Pregnant women in Syria are being picked off by snipers in a sickening war game in which their unborn babies appear to be used for target practice, according to a British surgeon.
David Nott, who has just spent five weeks volunteering in a Syrian hospital, said that he and his despairing colleagues started to notice a disturbing pattern among the women and children who were being shot as they ran the daily gauntlet across a divided zone to buy food and supplies in a major city.
"One day it would be shots to the groin. The next, it would only be the left chest. The day after, we would see no chest wounds; they were all neck [wounds]," he said in an interview with The Times. "From the first patients that came in in the morning, you could almost tell what you would see for the rest of the day. It was a game. We heard the snipers were winning packets of cigarettes for hitting the correct number of targets."

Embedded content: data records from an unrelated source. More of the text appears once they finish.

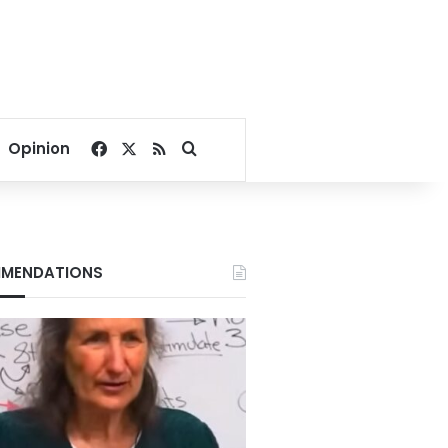
Facebook
X
RSS
Search for
Opinion
MENDATIONS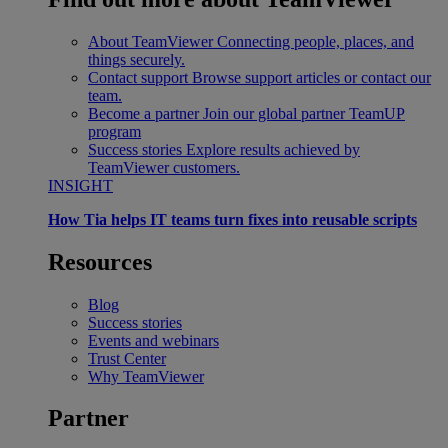
About TeamViewer
Connecting people, places, and
things securely.
Contact support
Browse support articles or contact our
team.
Become a partner
Join our global partner TeamUP
program
Success stories
Explore results achieved by
TeamViewer customers.
INSIGHT
How Tia helps IT teams turn fixes into reusable scripts
Resources
Blog
Success stories
Events and webinars
Trust Center
Why TeamViewer
Partner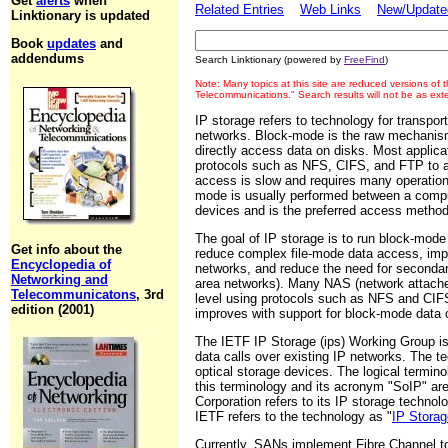
Get
alerts
when
Related Entries
Web Links
New/Updated
Linktionary is updated
Book
updates
and
addendums
Search Linktionary (powered by
FreeFind
)
Note: Many topics at this site are reduced versions of
Telecommunications." Search results will not be as ex
IP storage refers to technology for transpor
networks. Block-mode is the raw mechanism
directly access data on disks. Most applica
protocols such as NFS, CIFS, and FTP to a
access is slow and requires many operati
mode is usually performed between a comput
devices and is the preferred access method
The goal of IP storage is to run block-mode
Get info about the
reduce complex file-mode data access, imp
Encyclopedia of
networks, and reduce the need for seconda
Networking and
area networks). Many NAS (network attached
Telecommunicatons
, 3rd
level using protocols such as NFS and CIF
edition (2001)
improves with support for block-mode data c
The IETF IP Storage (ips) Working Group is 
data calls over existing IP networks. The 
optical storage devices. The logical terminol
this terminology and its acronym "SoIP" a
Corporation refers to its IP storage techno
IETF refers to the technology as "
IP Storag
Currently, SANs implement Fibre Channel to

He said local rumours suggested that the snipers were mercenaries from China and Azerbaijan, working for the Assad regime. This cannot be verified.

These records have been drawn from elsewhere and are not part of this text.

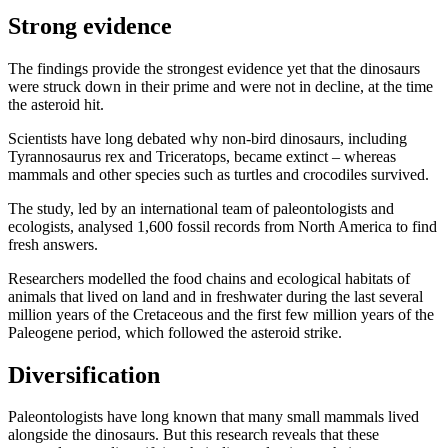
Strong evidence
The findings provide the strongest evidence yet that the dinosaurs
were struck down in their prime and were not in decline, at the time
the asteroid hit.
Scientists have long debated why non-bird dinosaurs, including
Tyrannosaurus rex and Triceratops, became extinct – whereas
mammals and other species such as turtles and crocodiles survived.
The study, led by an international team of paleontologists and
ecologists, analysed 1,600 fossil records from North America to find
fresh answers.
Researchers modelled the food chains and ecological habitats of
animals that lived on land and in freshwater during the last several
million years of the Cretaceous and the first few million years of the
Paleogene period, which followed the asteroid strike.
Diversification
Paleontologists have long known that many small mammals lived
alongside the dinosaurs. But this research reveals that these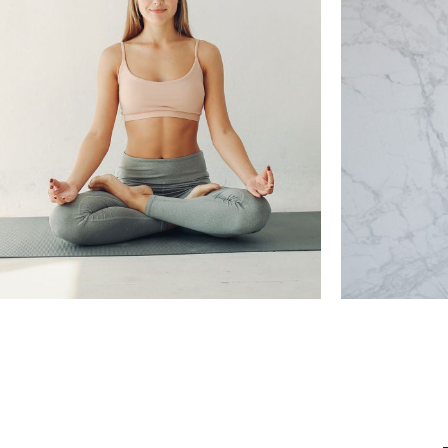
HOW T
THE BRIDGE TO VIYANSA
Training, Yoga Pratice
Healt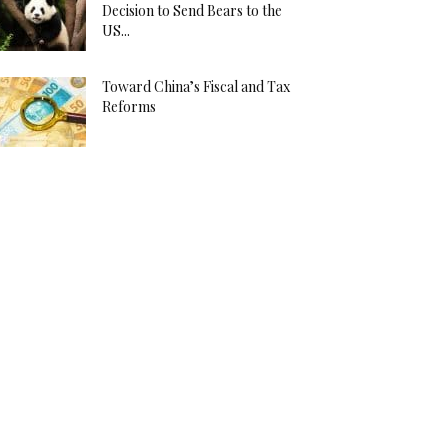
Decision to Send Bears to the
US...
Toward China’s Fiscal and Tax
Reforms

Mr Nott has been volunteering as an emergency surgeon in war zones in countries such as Bosnia, Libya, Chad, Sudan and the Democratic Republic of Congo for the past 20 years. However, he said that Syria was the only place in which he had witnessed civilians, and in particular pregnant women, being targeted.
On one day, more than half a dozen pregnant women were caught in sniper fire. On another day, two consecutive patients were heavily pregnant women. Both survived but their babies were dead on arrival.
In one case, a baby had a bullet in its brain. "The women were all shot through the uterus, so that must have been where they were aiming for. I can't even begin to tell you how awful it was. Usually, civilians are caught in the crossfire. This is the first time I've ever seen anything like this. This was deliberate. It was hell beyond hell."
Speaking between operations at his day job as a vascular surgeon at Chelsea and Westminster Hospital, Mr Nott estimated that up to 90 per cent of the people he treated were civilians. "I saw very few fighters." The surgeon, who also works at the Royal Marsden and St Mary's Hospital, London, spends at least a month a year volunteering in a conflict zone.